Итак, еще раз подчеркнем специфику позиции Хуквея. Линда Загзебски предлагает эпистемологам вместо оценки суждений и их обоснований заняться характеристиками самого субъекта познания. Хуквей же подчеркивает, что не имеет смысла подходить к характеристике познающего так, как если бы все акты познания уже состоялись. Для нас важнее то, как субъект инициирует или участвует в исследовании, понимаемом им не только как научное исследование, а максимально широко, в прагматистском ключе. При этом для участия в индивидуальной и коллективной практиках исследования агенту могут понадобиться разные, а зачастую и противоположные добродетели. Например, как участник делиберации субъект может быть охарактеризован не только через его отношения к суждениям других агентов, но и через их восприятие как контрагентов в возможном исследовании, то есть возможно, что некто верит в компетентность суждений другого, но необоснованно не рассматривает того как возможного партнера в познавательной активности[69]. И такая недооценка по-прежнему позволяет говорить именно об эпистемическом пороке познающего. И «коммуникативные», и «индивидуальные» интеллектуальные добродетели и пороки Хуквей предлагает рассматривать в перспективе участия агента в эпистемической практике (participant perspective).
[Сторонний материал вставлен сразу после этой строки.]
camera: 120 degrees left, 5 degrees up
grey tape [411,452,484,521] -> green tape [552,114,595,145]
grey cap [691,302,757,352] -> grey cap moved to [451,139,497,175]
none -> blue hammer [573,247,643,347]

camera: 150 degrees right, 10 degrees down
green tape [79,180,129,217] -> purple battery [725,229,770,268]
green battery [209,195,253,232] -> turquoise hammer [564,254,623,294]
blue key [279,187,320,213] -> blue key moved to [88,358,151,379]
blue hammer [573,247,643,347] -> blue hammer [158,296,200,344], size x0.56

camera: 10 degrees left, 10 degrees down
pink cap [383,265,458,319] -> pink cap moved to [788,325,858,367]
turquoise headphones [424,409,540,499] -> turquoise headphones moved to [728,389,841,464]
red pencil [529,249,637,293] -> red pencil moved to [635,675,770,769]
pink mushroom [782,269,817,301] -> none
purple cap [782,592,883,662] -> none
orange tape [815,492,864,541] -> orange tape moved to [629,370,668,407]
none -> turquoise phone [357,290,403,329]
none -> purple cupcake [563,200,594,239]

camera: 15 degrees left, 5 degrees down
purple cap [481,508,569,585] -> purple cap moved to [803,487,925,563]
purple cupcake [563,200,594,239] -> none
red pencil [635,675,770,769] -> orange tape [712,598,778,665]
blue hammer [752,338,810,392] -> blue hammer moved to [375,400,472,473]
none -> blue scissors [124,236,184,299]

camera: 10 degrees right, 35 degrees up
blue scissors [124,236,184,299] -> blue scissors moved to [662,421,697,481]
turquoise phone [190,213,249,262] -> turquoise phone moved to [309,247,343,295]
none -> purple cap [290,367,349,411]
Если бы главным стремлением исследователей бактериофага была формулировка надежных выводов, то есть, тех суждений, вероятность опровержения которых минимальна, – их деятельность застопорилась бы еще на этапе выяснения природы изучаемого объекта, то есть эксперименты 1920-х и 1930-х годов по применению фаговых препаратов были бы отложены до лучших времен: как минимум до появления электронной микроскопии. Но в конце 1940-х, когда это произошло, уже наступила золотая эра антибиотиков, и в этих условиях было бы крайне трудно дать начальный импульс новому направлению поиска антибактериальных средств. Исследователи бактериофага даже не обращали внимание на возможные скептические возражения. Их стратегия исследования, точнее их способ оценки собственных исследовательских добродетелей в целом был схож с той схемой, которую предлагает Хуквей как опровержение скептицизма. Исследователи бактериофага понимали, что полученные ими результаты зачастую парадоксальны, но были уверены в своих микробиологических компетенциях: в их трудах не раз встречаются упоминания, что тот или иной препарат был лично изготовлен автором, его качество не раз проверялось и т. д. Убежденность в собственных исследовательских добродетелях позволяла им проводить серии экспериментов и двигаться дальше, несмотря на странности в их результатах и на нерешенные теоретические вопросы.